Task brief >> Output everything in the data exactly, leaving the pictures out.
>>>>
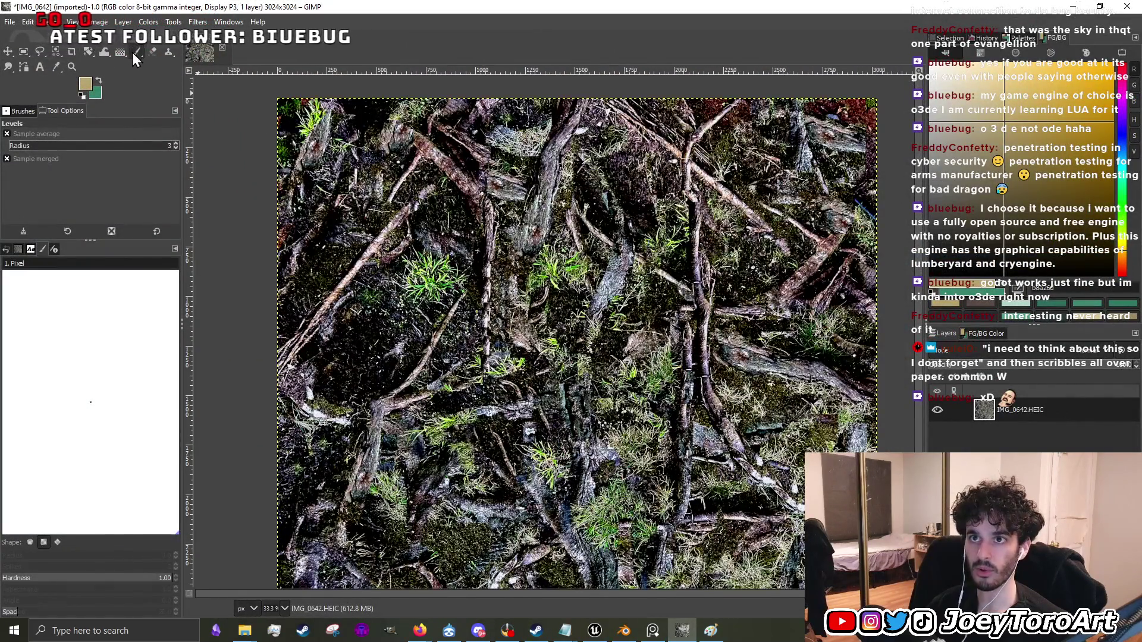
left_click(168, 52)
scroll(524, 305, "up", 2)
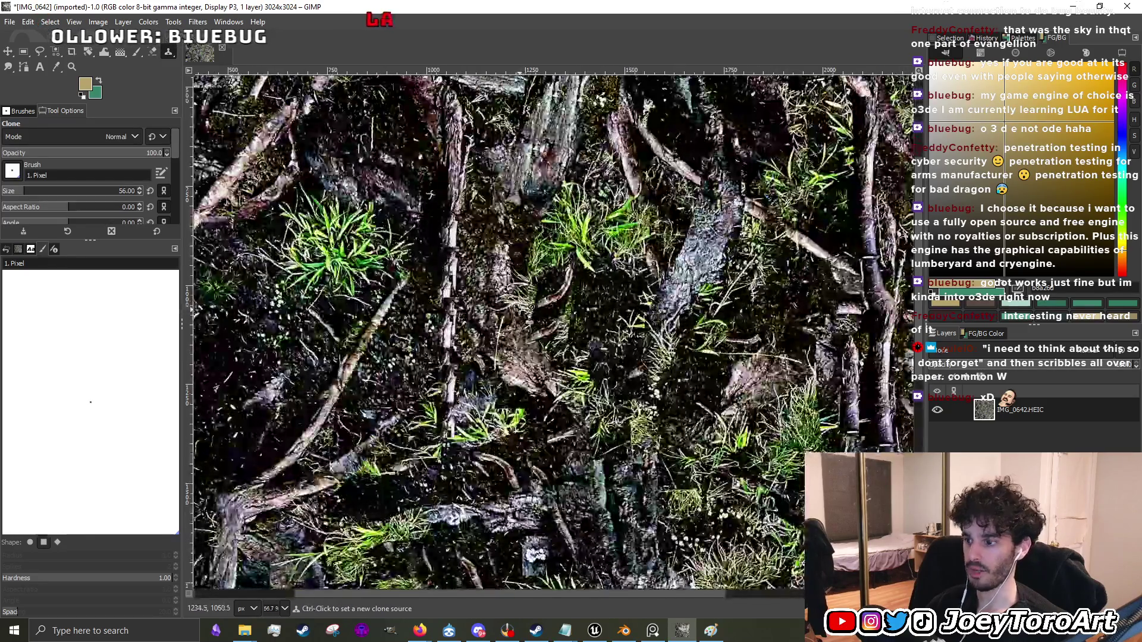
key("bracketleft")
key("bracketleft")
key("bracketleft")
<<<<
Solution to this task >>
left_click(168, 52)
scroll(524, 305, "up", 2)
key("bracketleft")
key("bracketleft")
key("bracketleft")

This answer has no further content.